A number of school districts, and about a dozen states, including Kentucky, Alabama and Arkansas, have updated their nutrition standards for foods sold from vending machines, school stores and other venues outside school meals. However, two-thirds of states still have weak or no nutrition standards for those foods. With the obesity epidemic threatening the health of our nation’s youth, should a child’s access to healthy food depend on which state they live in?

Most states, including Georgia, rely on the national standard to regulate vending and a la carte food. Unfortunately, the national nutrition standard for foods sold in vending machines, a la carte and school stores hasn’t been updated in 30 years.

They no longer make sense. They prohibit the sale of gum, breath mints and seltzer water but allow the sale of candy bars, snack cakes and cookies. That’s because the standards don’t address calories, saturated fat, sodium and other key nutrition concerns. It’s time the standards were updated to reflect current science and concerns about childhood obesity.
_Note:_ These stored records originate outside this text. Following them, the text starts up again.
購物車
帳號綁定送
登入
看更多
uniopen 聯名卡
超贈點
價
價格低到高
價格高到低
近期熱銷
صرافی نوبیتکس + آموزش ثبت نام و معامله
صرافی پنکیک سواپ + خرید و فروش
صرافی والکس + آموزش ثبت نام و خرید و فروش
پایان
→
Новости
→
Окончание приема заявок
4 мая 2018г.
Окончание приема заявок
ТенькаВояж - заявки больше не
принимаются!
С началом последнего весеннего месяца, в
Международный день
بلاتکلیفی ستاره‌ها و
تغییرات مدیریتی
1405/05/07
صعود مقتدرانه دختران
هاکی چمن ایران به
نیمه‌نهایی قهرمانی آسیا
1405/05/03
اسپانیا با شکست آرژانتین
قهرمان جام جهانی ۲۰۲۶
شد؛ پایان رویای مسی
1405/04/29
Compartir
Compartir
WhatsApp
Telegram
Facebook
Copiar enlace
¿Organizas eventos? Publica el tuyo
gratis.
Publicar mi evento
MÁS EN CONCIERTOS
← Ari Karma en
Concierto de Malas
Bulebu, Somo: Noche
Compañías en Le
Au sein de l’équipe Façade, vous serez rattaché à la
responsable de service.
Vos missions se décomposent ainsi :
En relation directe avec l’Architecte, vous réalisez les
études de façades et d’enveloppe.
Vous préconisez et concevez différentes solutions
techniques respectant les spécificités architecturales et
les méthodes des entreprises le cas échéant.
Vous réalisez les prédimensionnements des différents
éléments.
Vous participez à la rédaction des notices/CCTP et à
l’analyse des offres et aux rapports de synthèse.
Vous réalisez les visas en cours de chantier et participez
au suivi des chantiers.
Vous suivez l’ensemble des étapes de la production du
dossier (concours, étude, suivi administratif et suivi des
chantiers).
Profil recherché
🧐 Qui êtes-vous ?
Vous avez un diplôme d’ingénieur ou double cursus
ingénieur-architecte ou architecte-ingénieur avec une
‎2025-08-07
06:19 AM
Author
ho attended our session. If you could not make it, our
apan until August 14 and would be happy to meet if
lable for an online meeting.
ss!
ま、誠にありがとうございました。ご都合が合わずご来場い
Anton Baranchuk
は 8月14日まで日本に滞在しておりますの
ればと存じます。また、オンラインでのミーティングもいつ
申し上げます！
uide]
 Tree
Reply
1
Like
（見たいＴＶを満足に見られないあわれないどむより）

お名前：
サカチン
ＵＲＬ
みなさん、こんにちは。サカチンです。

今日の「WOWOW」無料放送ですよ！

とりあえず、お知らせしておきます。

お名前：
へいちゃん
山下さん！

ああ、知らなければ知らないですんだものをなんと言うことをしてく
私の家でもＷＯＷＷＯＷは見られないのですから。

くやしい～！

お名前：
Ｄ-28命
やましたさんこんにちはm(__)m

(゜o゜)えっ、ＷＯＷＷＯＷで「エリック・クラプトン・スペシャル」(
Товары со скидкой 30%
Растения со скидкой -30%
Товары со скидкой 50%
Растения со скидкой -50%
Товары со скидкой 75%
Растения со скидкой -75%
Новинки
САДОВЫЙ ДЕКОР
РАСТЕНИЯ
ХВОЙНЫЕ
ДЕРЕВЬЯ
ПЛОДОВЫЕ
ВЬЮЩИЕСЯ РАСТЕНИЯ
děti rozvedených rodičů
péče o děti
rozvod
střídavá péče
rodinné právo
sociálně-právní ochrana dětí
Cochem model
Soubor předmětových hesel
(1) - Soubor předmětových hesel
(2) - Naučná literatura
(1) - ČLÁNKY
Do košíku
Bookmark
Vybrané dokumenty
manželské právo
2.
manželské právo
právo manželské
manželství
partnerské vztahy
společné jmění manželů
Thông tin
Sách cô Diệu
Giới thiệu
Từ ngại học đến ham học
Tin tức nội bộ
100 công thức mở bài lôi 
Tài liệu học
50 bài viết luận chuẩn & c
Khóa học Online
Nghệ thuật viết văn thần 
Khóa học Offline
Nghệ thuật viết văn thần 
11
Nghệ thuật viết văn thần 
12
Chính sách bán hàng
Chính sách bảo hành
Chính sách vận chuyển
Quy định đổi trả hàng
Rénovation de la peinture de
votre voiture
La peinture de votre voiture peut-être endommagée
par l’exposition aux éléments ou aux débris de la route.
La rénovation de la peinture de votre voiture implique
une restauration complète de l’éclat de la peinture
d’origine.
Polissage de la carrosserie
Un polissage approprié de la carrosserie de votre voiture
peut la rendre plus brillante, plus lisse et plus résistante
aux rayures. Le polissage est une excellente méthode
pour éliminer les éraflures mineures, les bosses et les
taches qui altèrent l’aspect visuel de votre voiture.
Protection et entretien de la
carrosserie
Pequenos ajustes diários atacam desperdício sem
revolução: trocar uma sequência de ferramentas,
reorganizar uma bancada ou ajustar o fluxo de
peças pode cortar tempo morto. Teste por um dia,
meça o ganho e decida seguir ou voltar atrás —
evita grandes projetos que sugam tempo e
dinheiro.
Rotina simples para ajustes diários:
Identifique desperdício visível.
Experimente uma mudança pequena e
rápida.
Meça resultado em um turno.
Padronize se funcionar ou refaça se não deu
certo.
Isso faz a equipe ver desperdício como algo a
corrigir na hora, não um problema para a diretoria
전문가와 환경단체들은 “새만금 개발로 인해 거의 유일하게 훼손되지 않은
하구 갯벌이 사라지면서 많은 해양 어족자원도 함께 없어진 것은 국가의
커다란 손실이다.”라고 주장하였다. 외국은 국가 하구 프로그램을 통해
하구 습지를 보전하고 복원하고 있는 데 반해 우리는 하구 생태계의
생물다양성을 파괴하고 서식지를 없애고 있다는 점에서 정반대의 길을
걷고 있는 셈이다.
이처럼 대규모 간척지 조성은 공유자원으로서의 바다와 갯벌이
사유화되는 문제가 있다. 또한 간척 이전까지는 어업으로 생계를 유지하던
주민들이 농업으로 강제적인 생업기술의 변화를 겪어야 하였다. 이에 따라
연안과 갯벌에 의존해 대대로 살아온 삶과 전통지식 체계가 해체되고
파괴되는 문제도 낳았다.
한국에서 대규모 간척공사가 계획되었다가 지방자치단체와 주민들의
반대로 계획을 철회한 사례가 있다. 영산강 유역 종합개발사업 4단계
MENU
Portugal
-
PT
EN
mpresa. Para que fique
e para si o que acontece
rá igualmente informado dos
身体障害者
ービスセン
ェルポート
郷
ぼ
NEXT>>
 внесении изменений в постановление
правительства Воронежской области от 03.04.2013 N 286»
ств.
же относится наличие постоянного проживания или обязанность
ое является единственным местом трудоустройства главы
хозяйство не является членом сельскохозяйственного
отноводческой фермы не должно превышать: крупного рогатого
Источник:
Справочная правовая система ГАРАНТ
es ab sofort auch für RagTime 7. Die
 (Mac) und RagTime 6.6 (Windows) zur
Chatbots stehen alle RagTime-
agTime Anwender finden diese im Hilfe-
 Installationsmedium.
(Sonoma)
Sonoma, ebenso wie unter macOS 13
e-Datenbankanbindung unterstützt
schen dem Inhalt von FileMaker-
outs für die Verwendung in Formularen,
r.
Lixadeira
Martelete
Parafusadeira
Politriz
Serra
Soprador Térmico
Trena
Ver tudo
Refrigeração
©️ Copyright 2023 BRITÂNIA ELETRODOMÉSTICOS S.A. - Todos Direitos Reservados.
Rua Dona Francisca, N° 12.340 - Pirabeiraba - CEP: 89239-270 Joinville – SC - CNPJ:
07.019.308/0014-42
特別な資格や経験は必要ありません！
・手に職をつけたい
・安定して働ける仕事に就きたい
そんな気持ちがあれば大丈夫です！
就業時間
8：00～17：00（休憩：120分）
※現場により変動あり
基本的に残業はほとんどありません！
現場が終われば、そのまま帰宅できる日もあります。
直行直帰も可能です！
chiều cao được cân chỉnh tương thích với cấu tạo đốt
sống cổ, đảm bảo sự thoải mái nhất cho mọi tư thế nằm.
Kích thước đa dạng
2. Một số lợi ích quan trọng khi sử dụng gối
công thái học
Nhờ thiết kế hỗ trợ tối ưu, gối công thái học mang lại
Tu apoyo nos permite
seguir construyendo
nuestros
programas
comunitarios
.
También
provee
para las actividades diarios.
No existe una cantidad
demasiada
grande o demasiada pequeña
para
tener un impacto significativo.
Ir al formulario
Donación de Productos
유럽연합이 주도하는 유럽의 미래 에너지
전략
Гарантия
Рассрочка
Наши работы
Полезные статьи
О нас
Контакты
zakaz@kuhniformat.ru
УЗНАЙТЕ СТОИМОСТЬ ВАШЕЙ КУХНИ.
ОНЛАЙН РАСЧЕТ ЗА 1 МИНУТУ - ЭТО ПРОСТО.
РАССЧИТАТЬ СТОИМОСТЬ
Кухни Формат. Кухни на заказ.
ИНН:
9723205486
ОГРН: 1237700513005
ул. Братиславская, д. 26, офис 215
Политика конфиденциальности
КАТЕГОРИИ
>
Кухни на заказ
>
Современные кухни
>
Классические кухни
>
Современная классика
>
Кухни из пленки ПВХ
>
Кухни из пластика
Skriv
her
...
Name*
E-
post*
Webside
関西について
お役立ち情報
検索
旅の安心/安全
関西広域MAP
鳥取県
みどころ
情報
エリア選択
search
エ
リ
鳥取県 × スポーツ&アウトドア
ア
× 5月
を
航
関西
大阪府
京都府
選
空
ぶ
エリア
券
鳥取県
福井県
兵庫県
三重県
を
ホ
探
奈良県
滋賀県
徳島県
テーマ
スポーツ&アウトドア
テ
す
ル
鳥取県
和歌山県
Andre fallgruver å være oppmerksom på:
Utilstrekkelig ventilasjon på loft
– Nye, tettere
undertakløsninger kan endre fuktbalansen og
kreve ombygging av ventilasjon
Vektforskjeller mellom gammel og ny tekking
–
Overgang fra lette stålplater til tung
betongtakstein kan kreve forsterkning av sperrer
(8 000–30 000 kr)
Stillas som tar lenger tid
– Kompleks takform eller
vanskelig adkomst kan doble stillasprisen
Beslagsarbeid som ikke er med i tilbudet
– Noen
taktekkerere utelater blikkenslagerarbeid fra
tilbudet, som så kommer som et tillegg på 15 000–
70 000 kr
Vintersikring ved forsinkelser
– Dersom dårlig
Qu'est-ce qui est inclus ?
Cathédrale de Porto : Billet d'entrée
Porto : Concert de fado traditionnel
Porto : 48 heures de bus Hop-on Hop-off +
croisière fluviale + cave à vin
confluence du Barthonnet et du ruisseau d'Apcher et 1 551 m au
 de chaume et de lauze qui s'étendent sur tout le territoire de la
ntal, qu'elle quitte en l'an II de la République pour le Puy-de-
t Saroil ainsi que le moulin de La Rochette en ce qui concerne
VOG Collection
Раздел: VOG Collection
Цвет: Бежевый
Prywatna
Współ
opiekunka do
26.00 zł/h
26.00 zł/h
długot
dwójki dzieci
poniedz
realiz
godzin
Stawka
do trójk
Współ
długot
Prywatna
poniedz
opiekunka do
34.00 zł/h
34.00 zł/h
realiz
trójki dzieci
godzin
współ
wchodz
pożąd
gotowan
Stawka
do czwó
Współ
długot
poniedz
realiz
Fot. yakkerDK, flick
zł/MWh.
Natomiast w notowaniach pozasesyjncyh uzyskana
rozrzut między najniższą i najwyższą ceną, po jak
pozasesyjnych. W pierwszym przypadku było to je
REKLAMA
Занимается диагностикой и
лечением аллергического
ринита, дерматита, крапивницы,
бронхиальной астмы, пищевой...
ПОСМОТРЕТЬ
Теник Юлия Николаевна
Without a national standard, food service directors in smaller school districts and states often have trouble switching to healthier foods. It’s more costly for food manufacturers to produce food to meet different nutrition standards in different states and districts.

That means higher costs for schools. A national standard would help control costs and increase availability of healthier products for Georgia and other schools.

School meals have been regulated at the federal level since the Truman administration. The government invests $12 billion a year in the National School Lunch and Breakfast Programs. Schools receive a reimbursement for each meal they sell, and those meals are required to meet comprehensive nutrition standards.

But too many students opt for a soda and a cookie rather than a balanced, reimbursable meal. That’s why the foods sold out of vending machines and school stores are called “competitive foods”; they compete with the balanced school meals, which are healthier for children and more profitable for food service.

It is time for national action. The Child Nutrition Promotion and School Lunch Protection Act calls on USDA to update the national school nutrition standard for foods sold outside of meals. The bill would improve child nutrition and health, protect the national investment in school meals and help control costs for food service directors. I hope Sen. Saxby Chambliss (R-Ga.) will co-sponsor this important bill. It’s good for students’ health and school finances.

Laura Lowe is district dietitian for Sodexo at Atlanta Public Schools.